BEGIN Data supplied
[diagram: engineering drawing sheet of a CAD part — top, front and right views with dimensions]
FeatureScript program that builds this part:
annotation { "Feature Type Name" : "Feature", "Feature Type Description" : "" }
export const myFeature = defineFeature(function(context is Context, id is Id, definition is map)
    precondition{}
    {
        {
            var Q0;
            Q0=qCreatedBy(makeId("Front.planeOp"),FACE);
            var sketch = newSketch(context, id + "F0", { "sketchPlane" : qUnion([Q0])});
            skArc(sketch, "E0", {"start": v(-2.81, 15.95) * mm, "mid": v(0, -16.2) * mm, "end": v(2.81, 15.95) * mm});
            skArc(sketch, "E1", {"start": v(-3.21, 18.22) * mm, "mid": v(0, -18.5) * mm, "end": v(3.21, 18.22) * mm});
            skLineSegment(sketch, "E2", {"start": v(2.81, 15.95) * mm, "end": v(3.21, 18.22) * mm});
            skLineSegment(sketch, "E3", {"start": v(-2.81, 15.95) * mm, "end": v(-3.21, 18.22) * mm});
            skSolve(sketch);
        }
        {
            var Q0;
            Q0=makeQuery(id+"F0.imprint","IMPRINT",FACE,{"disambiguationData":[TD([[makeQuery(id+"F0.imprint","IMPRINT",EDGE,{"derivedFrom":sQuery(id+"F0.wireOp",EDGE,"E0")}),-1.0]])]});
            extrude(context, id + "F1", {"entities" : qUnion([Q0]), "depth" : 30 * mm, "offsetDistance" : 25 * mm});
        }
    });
END Data supplied
Short task =>
Reproduce every one of the records above, keeping each character unchanged.

Finished task =>
[diagram: engineering drawing sheet of a CAD part — top, front and right views with dimensions]
FeatureScript program that builds this part:
annotation { "Feature Type Name" : "Feature", "Feature Type Description" : "" }
export const myFeature = defineFeature(function(context is Context, id is Id, definition is map)
    precondition{}
    {
        {
            var Q0;
            Q0=qCreatedBy(makeId("Front.planeOp"),FACE);
            var sketch = newSketch(context, id + "F0", { "sketchPlane" : qUnion([Q0])});
            skArc(sketch, "E0", {"start": v(-2.81, 15.95) * mm, "mid": v(0, -16.2) * mm, "end": v(2.81, 15.95) * mm});
            skArc(sketch, "E1", {"start": v(-3.21, 18.22) * mm, "mid": v(0, -18.5) * mm, "end": v(3.21, 18.22) * mm});
            skLineSegment(sketch, "E2", {"start": v(2.81, 15.95) * mm, "end": v(3.21, 18.22) * mm});
            skLineSegment(sketch, "E3", {"start": v(-2.81, 15.95) * mm, "end": v(-3.21, 18.22) * mm});
            skSolve(sketch);
        }
        {
            var Q0;
            Q0=makeQuery(id+"F0.imprint","IMPRINT",FACE,{"disambiguationData":[TD([[makeQuery(id+"F0.imprint","IMPRINT",EDGE,{"derivedFrom":sQuery(id+"F0.wireOp",EDGE,"E0")}),-1.0]])]});
            extrude(context, id + "F1", {"entities" : qUnion([Q0]), "depth" : 30 * mm, "offsetDistance" : 25 * mm});
        }
    });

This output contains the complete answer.